Bruce Lee random walk

Julia编程(六): 深度学习

本文是Julia编程系列的第六篇文章深度学习方面的应用。

1 引言

深度学习=大数据+超强计算力

这两个缺一不可。神经网络从上世纪80-90年代开始急速发展,但是由于数据量和计算力的不足,导致在实际生活中应用很少,以至于神经网络从2000到2010年沉寂了近10年。从2009年开始神经网络开始应用于语音识别、计算机视觉等领域,神经网络又开始流行了。神经网络还是那个神经网络,复苏的主要驱动力就是数据量和计算力。

A very rought sketch:

2 机器配置

3 常见框架

4 Neural Networks

4.1 A simplified Neural Network

y = f(Xw) where f is the activation function, e.g., sigmoid function f(z) = 1/(1 + exp(-z)), f_deriv(a) = a*(1-a).

e.g., X=[0 0 1;0 1 1;1 0 1;1 1 1]

y = [0,0,1,1]’

3 inputs, 1 hidden layer, 1 output

pseudo code:

seed(1)
w = 2 * rand(3,1) -1
forloop
  l0 = X # 0th layer, that is input
  l1 = f(l0 * w) # 1th layer, that is hidden
  l1_error = y - l1
  l1_delta = l1_error * f_deriv(l1)
  w += l0’ * l1_delta
end

3 inputs, 2 hidden layer, 1 output

pseudo code:

seed(1)
w1 = 2 * rand(3,4) -1
w2 = 2 * rand(4,1) -1
forloop
  l0 = X # 0th layer, that is input
  l1 = f(l0 * w1) # 1th hidden layer
  l2 = f(l1 * w2) # 2th hidden layer
  l2_error = y - l2
  l2_delta = l2_error * f_deriv(l2)
  l1_error = l2_delta * w2
  l1_delta = l1_error * f_deriv(l1)
  w2 += l1’ * l2_delta
  w1 += l0’ * l1_delta
end

4.2 using BackpropNeuralNet

2 inputs, 1 layer with 3 neurons, 2 outputs

inputs-outputs

evaluate outputs

4.3 using ANN

n_hidden_units = 20

ann = ArtificialNeuralNetwork(n_hidden_units)

n_obs = 150
n_feats = 80

X = rand(Float64, n_obs, n_feats)
y = rand(Int64, n_obs)

fit!(ann, X, y)

n_new_obs = 60
X_new = rand(Float64, n_new_obs, n_feats)

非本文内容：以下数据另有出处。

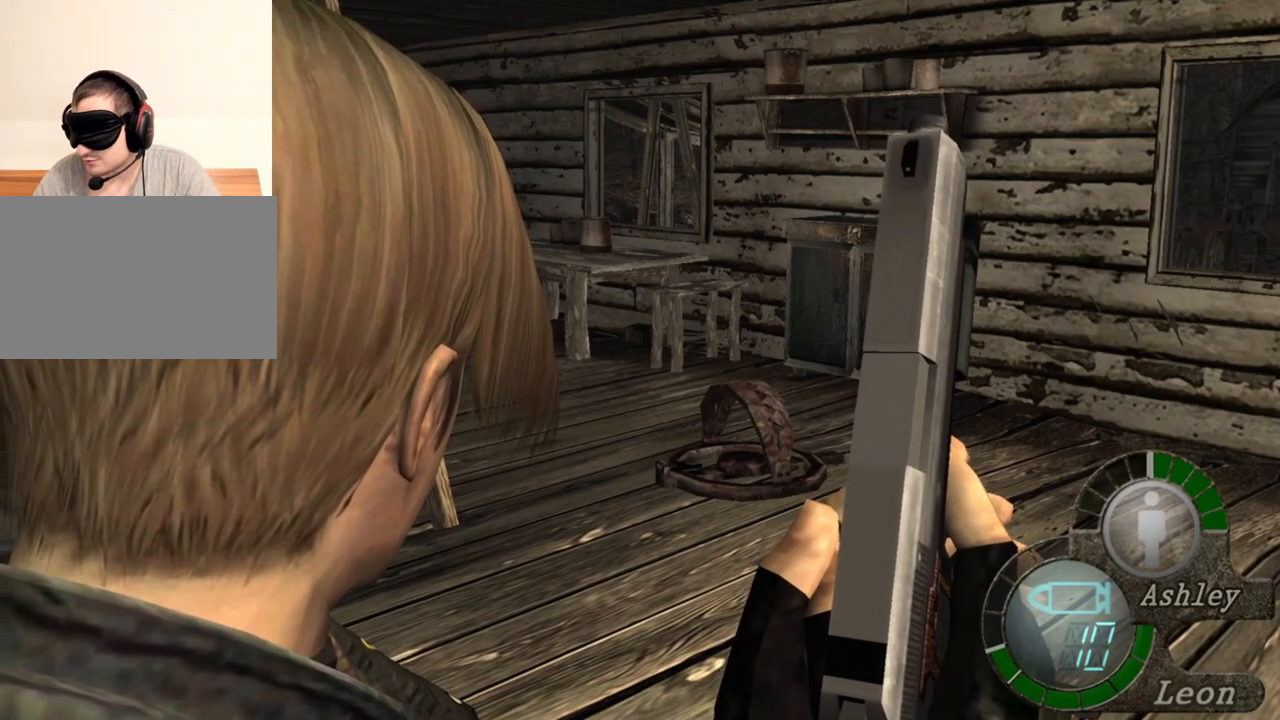
{"keys": [], "mouse": [], "events": []}
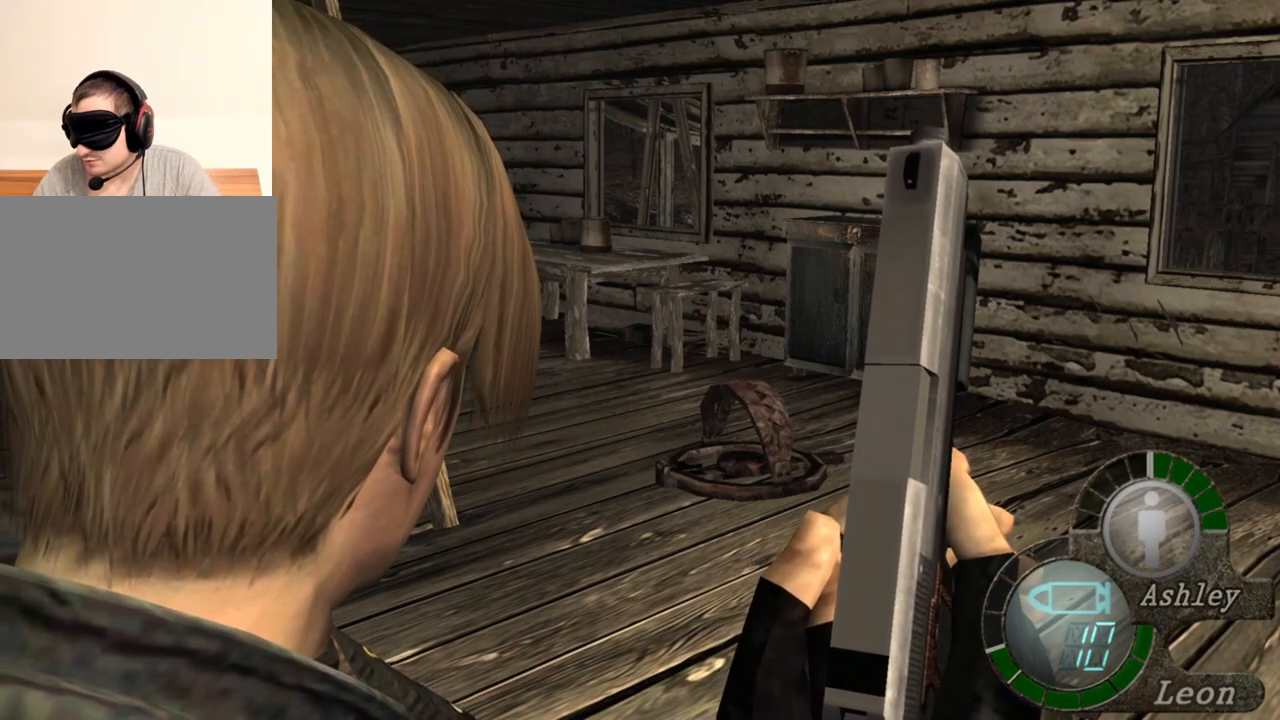
{"keys": [], "mouse": [], "events": []}
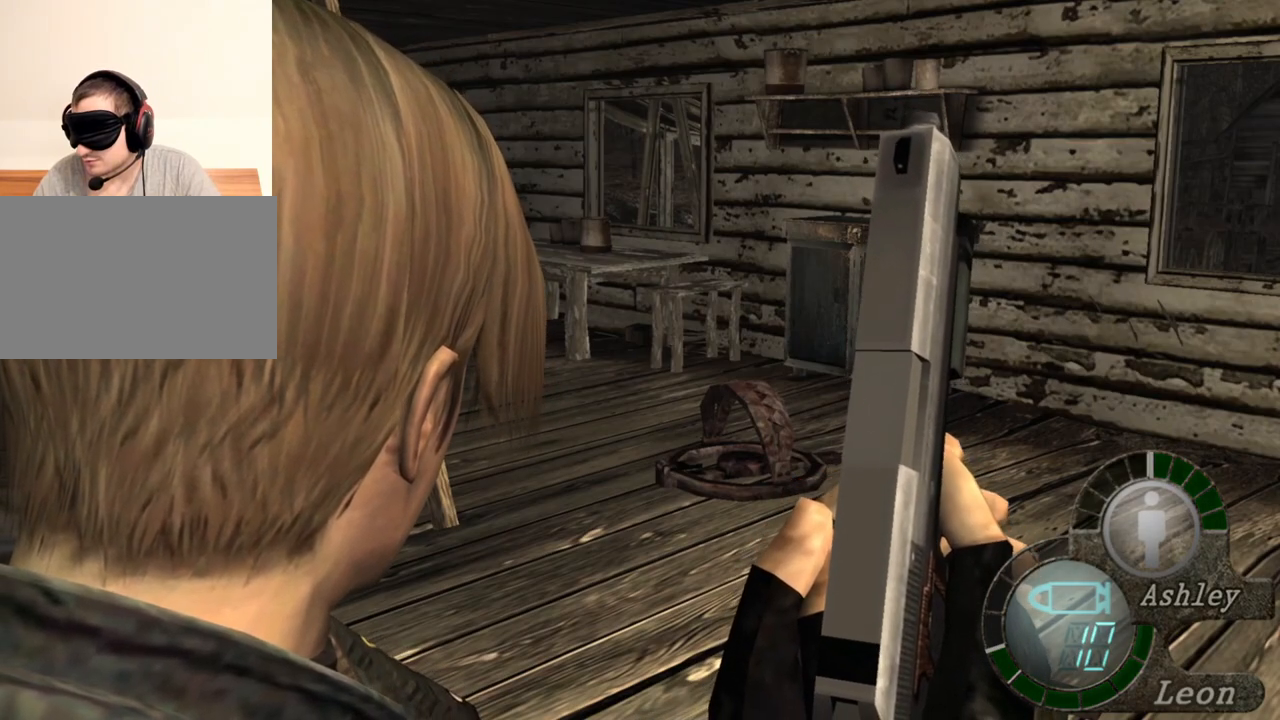
{"keys": ["w"], "mouse": [], "events": [[383, "w", "down"]]}
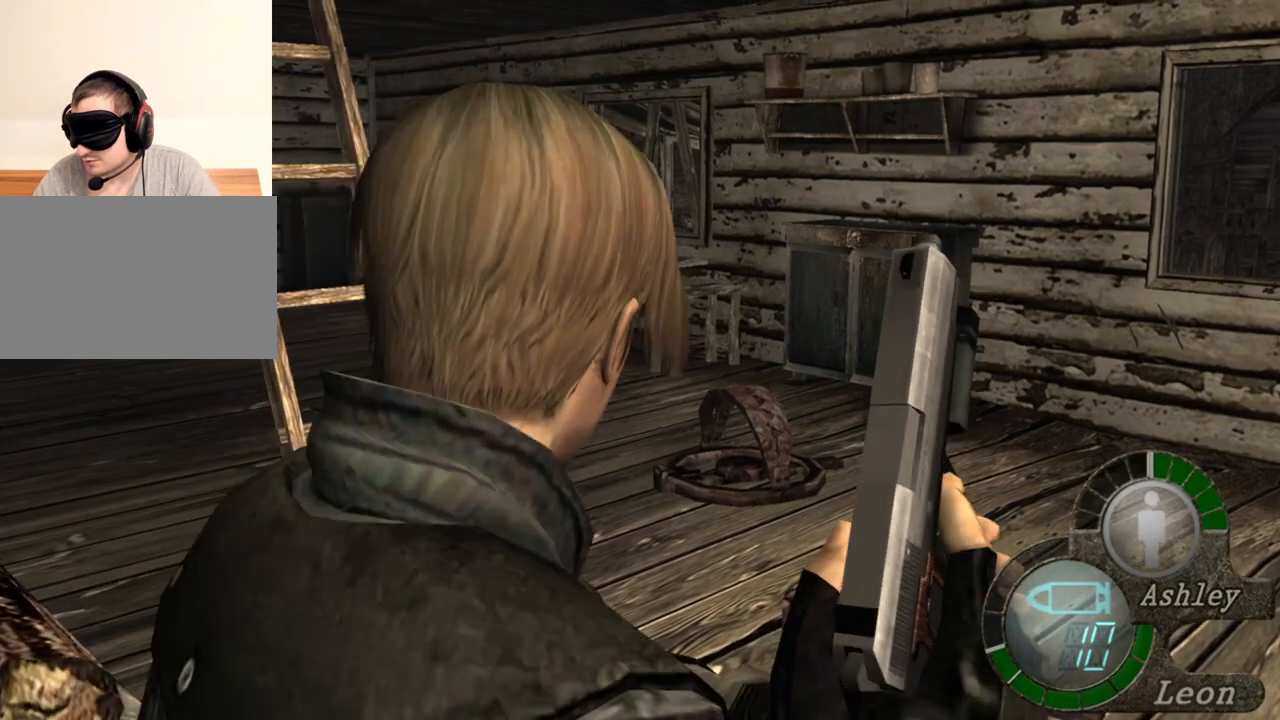
{"keys": ["shift", "w"], "mouse": [], "events": [[150, "w", "up"], [317, "w", "down"], [450, "shift", "down"]]}
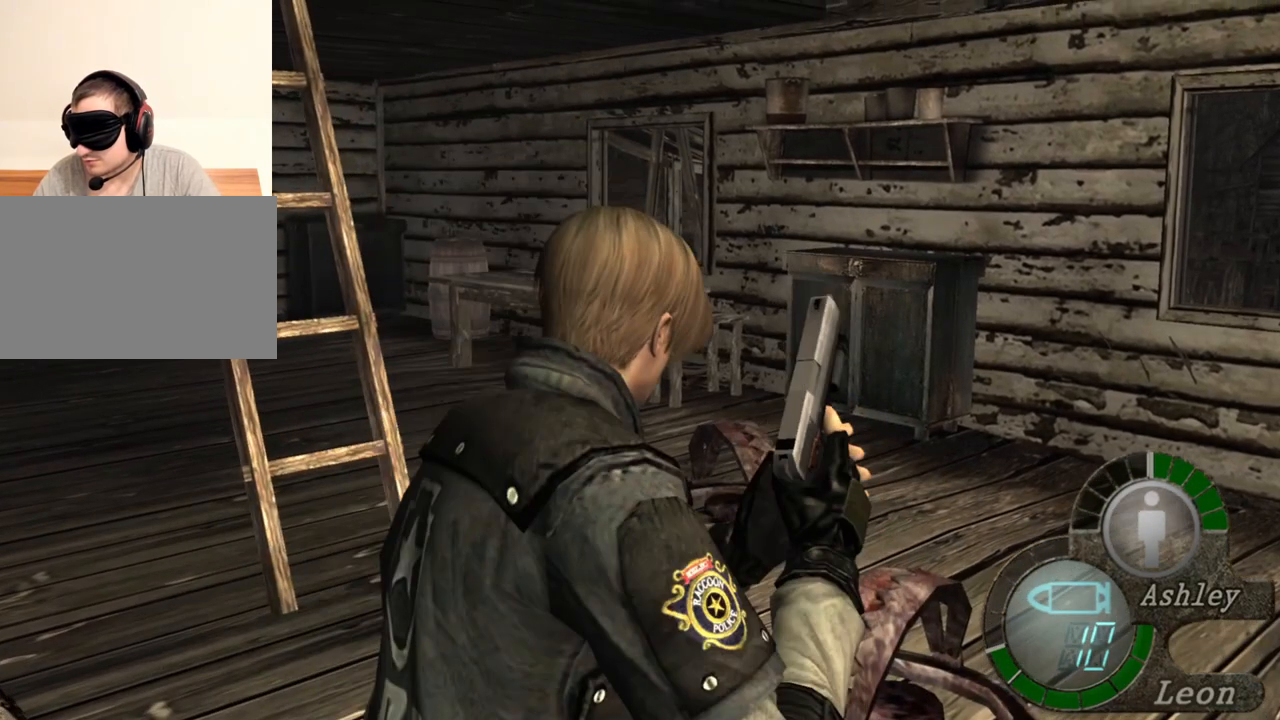
{"keys": ["e", "shift", "w"], "mouse": [], "events": [[183, "e", "down"], [250, "e", "up"], [350, "e", "down"]]}
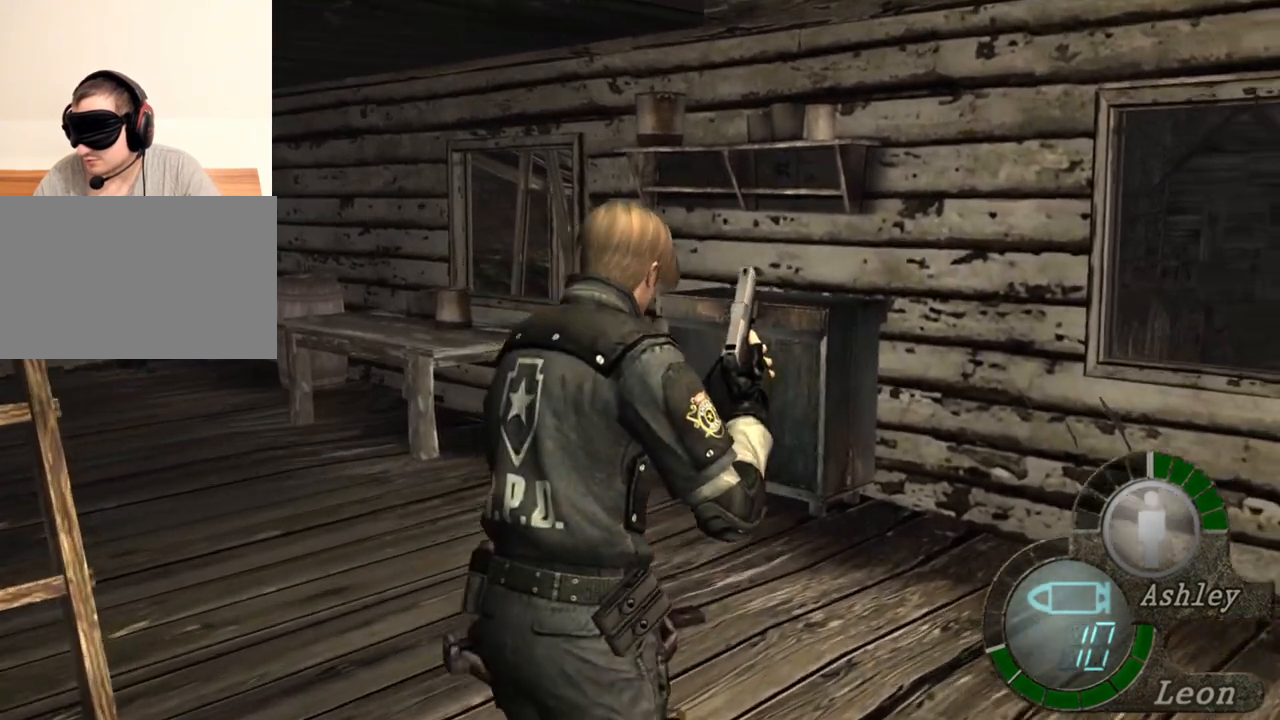
{"keys": ["shift", "w"], "mouse": [], "events": [[50, "e", "up"], [83, "e", "down"], [183, "e", "up"], [250, "e", "down"], [317, "e", "up"], [383, "e", "down"], [483, "e", "up"]]}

y_pred = predict(ann, X_new)

4.4 Mathematica program

# SLP 
# linear transformation by a matrix of specified dimension
# or net = NetChain[{5}]
net = NetChain[{LinearLayer[5]}]
# activation function
# or net = NetChain[{Ramp}]
# or ConvolutionLayer[]
# or LongShortTermMemoryLayer[]
net = NetChain[{ElementwiseLayer[Ramp]}]
net = NetChain[{ElementwiseLayer[Tanh]}]
net = NetChain[{ElementwiseLayer[LogisticSigmoid]}]
# initialize with some random weights and bias
net = NetInitialize[net]

4.5 MLP

# data acquisition
resource = ResourceObject["MNIST"];
data = ResourceData[resource, "TrainingData"];
sample = RandomSample[data, 100];

# establishing NN
net = NetChain[{ConvolutionLayer[20, 5], Ramp, PoolingLayer[2, 2],
              ConvolutionLayer[50, 5], Ramp, PoolingLayer[2, 2],
              FlattenLayer[], 500, Ramp, 10, SoftmaxLayer[]}];

# training NN
net = NetTrain[net, sample];
## relatively small sample
Table[{net[sample[[i, 1]]], sample[[i, 1]]}, {i, 1, 100}]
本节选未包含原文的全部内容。